Le Conseil d’État juge, de manière semble-t-il inédite, que la notification du jugement déclarant un dirigeant solidairement responsable des dettes fiscales de sa société constitue un « évènement » motivant une réclamation au sens des dispositions de l’article R. 196-1, c) du LPF.
L’histoire
Une société a fait l’objet, en 2014, d’une vérification de comptabilité au titre des exercices 2011 à 2013, à l’issue de laquelle l’Administration a mis à sa charge des rappels de TVA, assortis de la pénalité de 40 % pour manquements délibérés.
Ces impositions ont été mises en recouvrement en 2014, mais la société a, dans l’intervalle, été placée en liquidation judiciaire et la procédure a finalement été clôturée pour insuffisance d’actif en 2016.
En 2018, le TGI a déclaré son gérant solidairement responsable du paiement de cette dette fiscale en application des dispositions de l’article L. 267 du LPF.
Rappelons qu’en vertu de cet article, « lorsqu’un dirigeant d’une société (…) est responsable des manœuvres frauduleuses ou de l’inobservation grave et répétée des obligations fiscales qui ont rendu impossible le recouvrement des impositions et pénalités dues par la société (…), ce dirigeant peut, s’il n’est pas déjà tenu au paiement des dettes sociales en application d’une autre disposition, être déclaré solidairement responsable du paiement de ces impositions et pénalités par le président du tribunal judiciaire ».
À la réception de la signification du jugement du TGI, le dirigeant a, d’une part interjeté appel contre ce jugement et, d’autre part, adressé une réclamation à l’administration fiscale pour obtenir le dégrèvement des sommes en cause.
L’Administration a considéré que cette réclamation était tardive au regard de l’article R. 196-1 du LPF, relevant que le jugement reconnaissant le dirigeant solidaire n’est pas considéré comme un évènement susceptible d’ouvrir un nouveau délai de réclamation.
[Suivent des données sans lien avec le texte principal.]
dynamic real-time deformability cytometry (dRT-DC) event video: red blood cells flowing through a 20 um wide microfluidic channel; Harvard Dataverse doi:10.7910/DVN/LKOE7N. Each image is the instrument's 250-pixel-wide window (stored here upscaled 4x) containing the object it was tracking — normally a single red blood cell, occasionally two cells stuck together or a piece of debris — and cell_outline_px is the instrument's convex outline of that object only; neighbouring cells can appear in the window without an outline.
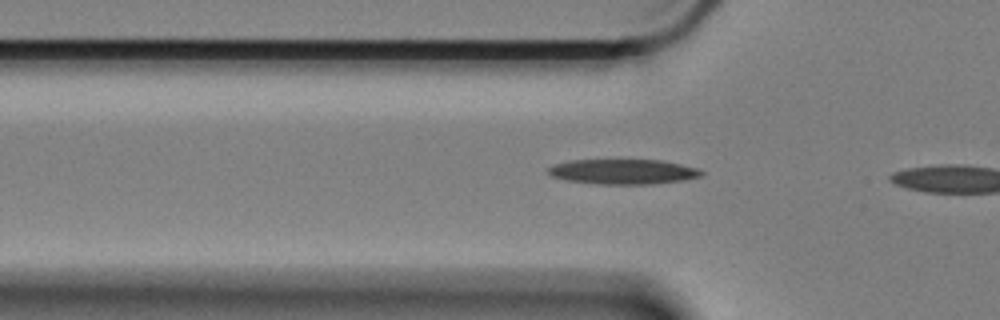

Les juges de 1re instance ont, de leur côté, considéré la réclamation comme étant prématurée en l’absence, à sa date, de mise en demeure adressée au dirigeant.
La décision du Conseil d’État
Rappelons qu’en application des dispositions de l’article R. 196-1 du LPF, les réclamations relatives aux impôts autres que les impôts directs locaux doivent être présentées à l’Administration au plus tard le 31 décembre de la 2e année suivant celle, selon le cas :
- De la mise en recouvrement du rôle ou de la notification d’un avis de mise en recouvrement ;
- Du versement de l’impôt contesté lorsque cet impôt n’a pas donné lieu à l’établissement d’un rôle ou à la notification d’un avis de mise en recouvrement ;
- De la réalisation de l’évènement qui motive la réclamation.
Si le juge de l’impôt considère de longue date comme un « évènement » qui motive la réclamation, la mise en jeu de la solidarité de paiement par le comptable chargé du recouvrement des impôts (CE, 11 novembre 1995, n°146994), la question n’était pas clairement tranchée s’agissant des actes antérieurs à la mise en recouvrement.
Le Conseil d’État tranche le point en jugeant que constitue un évènement au sens du c) de l’article R. 196-1 du LPF :
- la décision juridictionnelle exécutoire déclarant un dirigeant solidairement responsable du paiement des rappels d’imposition dus par sa société ;
- ou lorsqu’elle est requise, la signification de cette décision juridictionnelle au débiteur solidaire, par laquelle il prend connaissance de sa qualité de débiteur solidaire de l’impôt.
Rappelons que le caractère exécutoire des décisions de justice peut requérir des formalismes différents selon l’ordre administratif ou judiciaire.